Mode Best model What it catches Cognitive demand
Specification conflicts GPT-5 Same scenario, different prescriptions Statement comparison + verification
Logical impossibilities Opus Rules that can't coexist under all conditions Multi-step logical deduction

This explains why the open question ("does Opus match GPT-5?") has no clean yes/no answer.

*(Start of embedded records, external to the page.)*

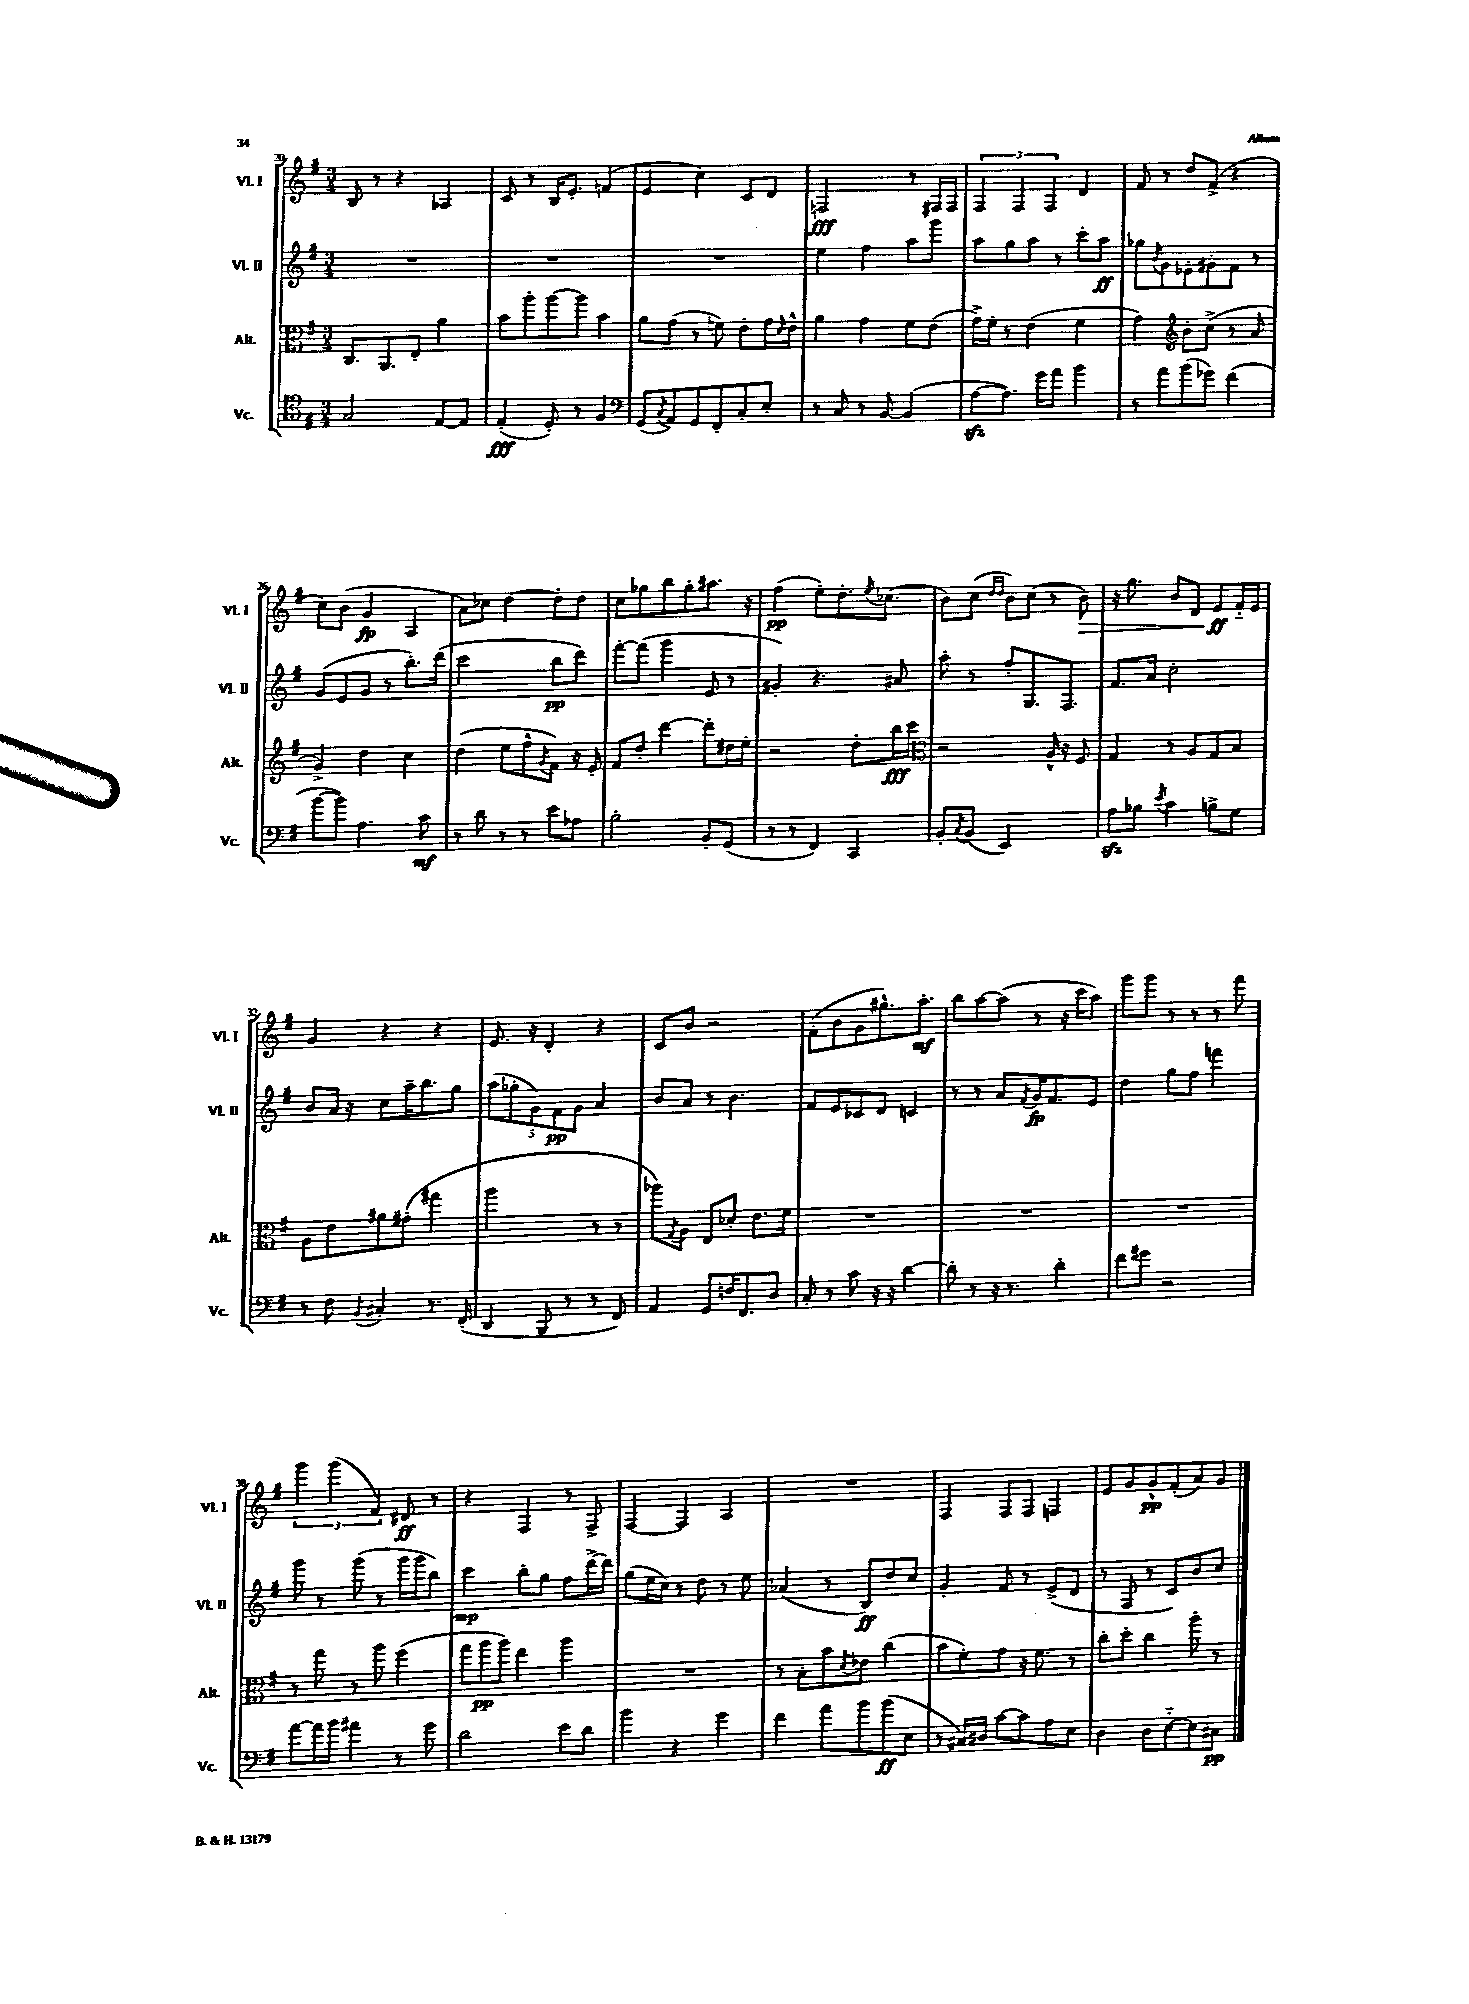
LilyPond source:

<<
\new StaffGroup <<
\new Staff = "s0" \with { instrumentName = "Vl. I" shortInstrumentName = "Vl. I" } {
    \clef treble \key g \major \numericTimeSignature \time 3/4
    b8 r8 r4 aes4 |
    c'8 r8 b16 e'8.-. f'4( |
    e'4 c''4) c'8 d'8 |
    f2\fff r8 fis16 fis16 |
    \tuplet 3/2 { fis4 fis4 fis4 } d'4 |
    fis'8 r8 d''8 fis'8->( r4 |
    c''8) b'8( g'4\fp a4 |
    a'8) ces''8 d''4~ d''8-. d''8 |
    c''8 ges''8 b''8 ges''8-. ais''8. r16 |
    fis''4\pp( e''8-.) d''8.-. \acciaccatura { e''8 } ces''8.( |
    b'8) c''8( \grace { d''16 d''16 } b'8) c''8( r8 b'8\>) |
    r16 g''8. b'8 d'8 e'8\ff\! fis'16-_ e'16 |
    g'4 r4 r4 |
    e'8. r16 d'4-. r4 |
    c'8 b'8 r2 |
    fis'8-.( b'8 g'8 gis''8.-^) a''8.-.\mf |
    b''8 a''8~ a''8( r8 r16 c'''16 a''8) |
    g'''8 g'''8 r8 r8 r8 fis'''8 |
    \tuplet 3/2 { g'''4 g'''4( fis'4) } dis'8\ff r8 |
    r4 fis4 r8 fis8-> |
    fis4~ fis4 a4 |
    R2. |
    fis4 fis8 fis8 f4 |
    e'8 g'8 g'8-^\pp fis'8-.( a'8) g'8 \bar "|." |
}
\new Staff = "s1" \with { instrumentName = "Vl. II" shortInstrumentName = "Vl. II" } {
    \clef treble \key g \major \numericTimeSignature \time 3/4
    R2. |
    R2. |
    R2. |
    e''4 fis''4 a''8 g'''8 |
    a''8 g''8 a''8 r8 c'''8-. a''8\ff |
    ges''8 \acciaccatura { b'8 } g'8 ees'8-. gis'8-. fis'8 r8 |
    g'8( e'8 g'8 r8 b''8.-.) d'''16( |
    c'''2 b''8\pp d'''8) |
    fis'''8~-. fis'''8( g'''4 e'8 r8 |
    gis'4-.) r4. ais'8 |
    a''8-. r8 fis''8-. g8. fis8. |
    fis'8. a'16 c''2-. |
    b'8 a'16 r16 c''8 a''16-- b''8. g''8 |
    \tuplet 5/4 { a''8( ges''8-. g'8) fis'8\pp g'8 } a'4 |
    b'8 a'8 r8 b'4. |
    fis'8 e'8 ces'8 d'8 c'4 |
    r8 r8 a'8 \acciaccatura { fis'8 } g'16\fp fis'8. e'8 |
    d''4 g''8 fis''8 f'''4 |
    g'''8 r8 g'''8( r8 g'''16 g'''16 b''8) |
    c'''4\mp b''8-. g''8 fis''8 d'''16~-> d'''16 |
    g''8( e''16 c''16) r8 d''8 r8 e''8 |
    aes'4( r8 b8\ff) d''8 c''8 |
    g'4-. fis'8 r8 e'8->( d'8 |
    r8 fis8 r8 c'8) b'8 c''8 \bar "|." |
}
\new Staff = "s2" \with { instrumentName = "Alt." shortInstrumentName = "Alt." } {
    \clef alto \key g \major \numericTimeSignature \time 3/4
    c8. a,8. e8-. a'4 |
    b'8 a''8-. a''8~ a''8 b'4 |
    a'8 g'8( r8 f'8) e'8-. g'16 \grace { d'16 } e'16-^ |
    a'4 g'4 fis'8 e'8( |
    g'16->) fis'16-. r8 e'4( fis'4 |
    g'4) \clef treble b'8-. c''8->( r8 a'8 |
    g'4->) d''4 c''4 |
    d''4( e''8 fis''8-^ \acciaccatura { g'8 } fis'8) r16 e'16-. |
    fis'8 d''8-. d'''4~ d'''8-. dis''16 e''16-. |
    r2 d''8-. b''16\fff c'''16 |
    \clef alto r2 a16-^ r16 fis8 |
    g4 r8 a8 g8 b8 |
    a8 e'8 ais'8 gis'8-.( gis''4 |
    a''2 r8 r8 |
    aes''8) \acciaccatura { g8 } a8 e8 des'8-. e'8. fis'16 |
    R2. |
    R2. |
    R2. |
    r8 g''8 r8 a''8 fis''4( |
    \tuplet 3/2 { g''8 a''8\pp a''8) } e''4 a''4 |
    R2. |
    r8 b8-. b'8 \acciaccatura { d'8 } ees'8 c''4( |
    b'8 fis'8-.) g'8 r16 fis'8. r8 |
    c''8-. d''8-. c''4 a''8-. r8 \bar "|." |
}
\new Staff = "s3" \with { instrumentName = "Vc." shortInstrumentName = "Vc." } {
    \clef tenor \key g \major \numericTimeSignature \time 3/4
    g2 e8~ e8 |
    e4-.\fff( d8-.) r8 fis4 |
    \clef bass g,8( \acciaccatura { c8 } a,8) g,8 fis,8-. c8-. e8-. |
    r8 c8 r8 b,8~ b,4( |
    a8~\sfz a8.) g'16 a'8 b'4 |
    r8 a'8 b'8( ges'8) fis'4( |
    b'8~ b'8) a4. c'8\mf |
    r8 d'8 r8 r8 e'8 aes8 |
    b2-. b,8-. g,8( |
    r8 r8 fis,4) c,4 |
    b,8-. \acciaccatura { c8 } b,8( e,2) |
    a8\sfz bes8 \acciaccatura { e'8 } c'4 b8-> g8 |
    r8 fis8 \appoggiatura { b,8 } cis4-. r8. fis,16-.( |
    d,4 b,,8 r8 r8 fis,8) |
    a,4 g,8 f16 fis,8. d8 |
    c8-. r8 c'8 r16 r16 d'4~ |
    d'8-. r8 r16 r8. d'4-. |
    fis'8 gis'8 r2 |
    a'8~ a'16 b'16 ais'4 r8 g'8 |
    d'2 e'8 d'8 |
    b'4 r4 g'4 |
    fis'4 a'8 b'8 b'8\ff( e8 |
    r8 cis16) dis16 c'8~ c'8 a8 e8 |
    d4 d8 e8~-_ e8 cis8\pp \bar "|." |
}
>>
>>
\layout { \context { \Score currentBarNumber = #20 } }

They're not attempting the same thing. GPT-5 exhaustively compares statement pairs. Opus reasons about what the stated rules IMPLY when combined. Both modes catch real bugs that the other misses.

Practical Implication

For self-contradiction detection in architecture documents:

  • Run BOTH GPT-5 and Opus — they catch fundamentally different types of contradictions
  • GPT-5 catches specification bugs (conflicting statements about the same thing)
  • Opus catches logic bugs (rules whose interactions produce impossible conditions)
  • Sonnet remains unreliable — too many false positives from surface-pattern matching
  • The cost is minimal (12s + 468 tokens for Opus vs 52s + 6,415 for GPT-5)

Updated Answer to Open Question

"Would Opus + narrow framing match GPT-5 for self-contradiction detection?"

Wrong question. Opus doesn't try to match GPT-5 — it finds a different class of contradiction. The right framing: Opus + GPT-5 together catch more than either alone, and the contradictions they find don't overlap. Run both.